Faltering school safety efforts restarted in Colorado with new state office
(Colorado Newsline) Colorado’s new Office of School Safety has a leader with over 10 years of experience supporting the state’s efforts to make its schools safer.
Christine Harms led Colorado’s School Safety Resource Center since 2012 and has worked with the center since 2009. With the center now acting as one of the three units within the Office of School Safety, Harms took on a new role leading the office — which falls under the Colorado Department of Public Safety — on July 15 after being appointed by Gov. Jared Polis.
“It’s extremely exciting and quite an honor to have been appointed the first director of the new office,” Harms told Newsline. “The fact that both the governor’s office and the Legislature have been so supportive of making sure that there are more resources to Colorado schools, we’re very lucky when it comes to that.”
The two new units created as part of the office are the grants unit and the crisis unit. Once the state office is fully staffed — which Harms hopes will be done by the beginning of October — it will have 18 full-time employees. The office came from a bill the Legislature passed earlier this year.

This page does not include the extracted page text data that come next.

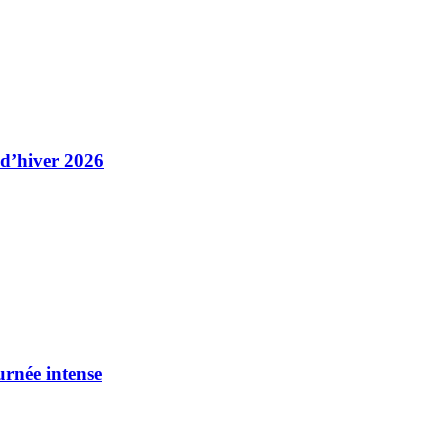
 d’hiver 2026
urnée intense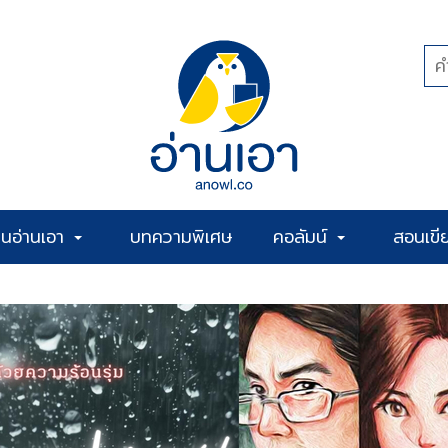
้านอ่านเอา
บทความพิเศษ
คอลัมน์
สอนเขี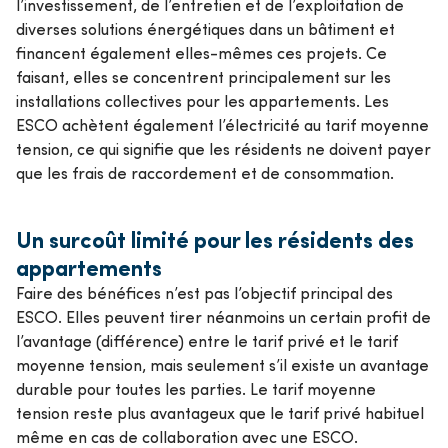
l’investissement, de l’entretien et de l’exploitation de
diverses solutions énergétiques dans un bâtiment et
financent également elles-mêmes ces projets. Ce
faisant, elles se concentrent principalement sur les
installations collectives pour les appartements. Les
ESCO achètent également l’électricité au tarif moyenne
tension, ce qui signifie que les résidents ne doivent payer
que les frais de raccordement et de consommation.
Un surcoût limité pour les résidents des
appartements
Faire des bénéfices n’est pas l’objectif principal des
ESCO. Elles peuvent tirer néanmoins un certain profit de
l’avantage (différence) entre le tarif privé et le tarif
moyenne tension, mais seulement s’il existe un avantage
durable pour toutes les parties. Le tarif moyenne
tension reste plus avantageux que le tarif privé habituel
même en cas de collaboration avec une ESCO.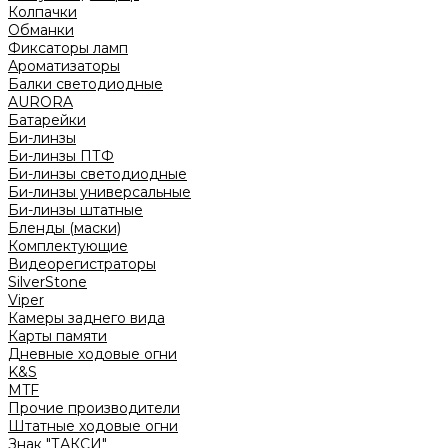
Колпачки
Обманки
Фиксаторы ламп
Ароматизаторы
Балки светодиодные
AURORA
Батарейки
Би-линзы
Би-линзы ПТФ
Би-линзы светодиодные
Би-линзы универсальные
Би-линзы штатные
Бленды (маски)
Комплектующие
Видеорегистраторы
SilverStone
Viper
Камеры заднего вида
Карты памяти
Дневные ходовые огни
K&S
MTF
Прочие производители
Штатные ходовые огни
Знак "ТАКСИ"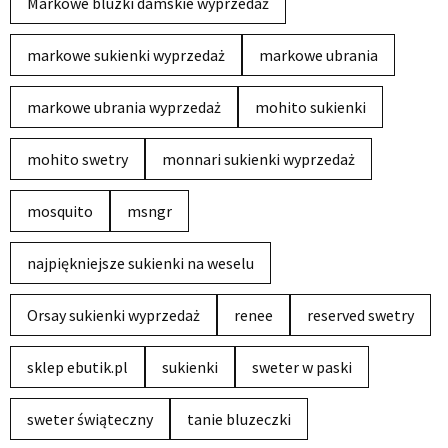
Markowe bluzki damskie wyprzedaż
markowe sukienki wyprzedaż
markowe ubrania
markowe ubrania wyprzedaż
mohito sukienki
mohito swetry
monnari sukienki wyprzedaż
mosquito
msngr
najpiękniejsze sukienki na weselu
Orsay sukienki wyprzedaż
renee
reserved swetry
sklep ebutik.pl
sukienki
sweter w paski
sweter świąteczny
tanie bluzeczki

Polis and the Legislature proposed creating a central office for school safety after a 2019 state audit found a lack of coordination among state efforts. The audit also said those efforts did not reach enough students and that there was no way to measure the success of the state’s school safety programs.
A bipartisan group of legislators sponsored the bill creating the office, with the goal of making Colorado’s school safety work more cohesive.
Colorado schools experienced a record number of shooting threats or incidents in the 2022-23 school year, with seven reported incidents across the Denver area and the Front Range, according to the K-12 School Shooting Database.
The responsibilities of the resource center will continue to focus on providing training, resources and technical assistance to any educational institution across Colorado. Currently, the center has regional training consultants who work with the School Safety Resource Center posted in Cheyenne Wells, La Junta and Delta, and Harms said the office is working to find two others for northeast and southwest Colorado.
“We have discovered that when somebody lives in the region, the schools are much more likely to trust that they understand and have the perspective of what it’s like to be in a rural part of the state,” Harms said.
Over the last two years, the School Safety Resource Center has offered school districts that use its threat assessment and management protocols access to an online case management system. Harms said this will soon be updated to include a case management system along with its suicide assessment tool kit too.
“That really increases the efficiency and the effectiveness of doing those assessments because there’s automatic messages that go out to school people to make sure that none of the students fall through the cracks,” Harms said.
Colorado’s Division of Homeland Security and Emergency Management used to operate two school safety grants — the School Access for Emergency Response Grant and the School Security Disbursement Grant — but those moved over to the Office of School Safety’s grants unit. The legislation creating the office also provides $1 million in funding for a new youth violence prevention grant, which will be open to school districts as well as community nonprofits working on reducing youth violence.
Harms said the two employees of the office’s grants unit will also look for other grant funding opportunities for schools in need across the state and help schools with workshops on how to best apply for grant funding. She said the goal has always been for grants to be as easy as possible to apply for since rural schools across the state don’t have grant writers.
The crisis unit will include a manager and three mental health providers who will conduct training for school staff on how to respond to any kind of crisis. These providers will also be able to support any districts should a crisis happen and additional help is needed.
While Colorado has 178 school districts, 146 of them are small rural districts. Harms said this is where the bulk of her office’s work is focused, because rural schools don’t have the staff or departments dedicated to school safety that larger districts on the Front Range do. She knows the top concern parents have for their children in school is safety, and she hopes they can see how much the state and its districts are trying to protect them, she said.
“Our schools in Colorado really do work hard when it comes to safety, because unfortunately, we’ve learned the hard way that things can happen anywhere, and they have happened here,” Harms said.
Harms also said she is looking forward to seeing how recommendations from a report expected from the state’s School Safety Working Group will impact the new office and its responsibilities. The group, which includes members from five state agencies that interact with schools, is due to bring a report with recommendations to the Legislature in December.
“It’s been a wonderful experience really collaborating with the other state agencies that work with our schools and seeing what everybody else does,” Harms said. “I think it’s going to lay a groundwork for even further collaboration across the state agencies that service the schools, and I think we’re going to have a better mechanism for making sure that the schools know what resources are available.”
When the working group was initially created, it never received funding from the governor’s office and therefore never met, Axios reported last year. Despite a lack of initial support from Polis, legislators went through with funding the task force, enabling the upcoming report.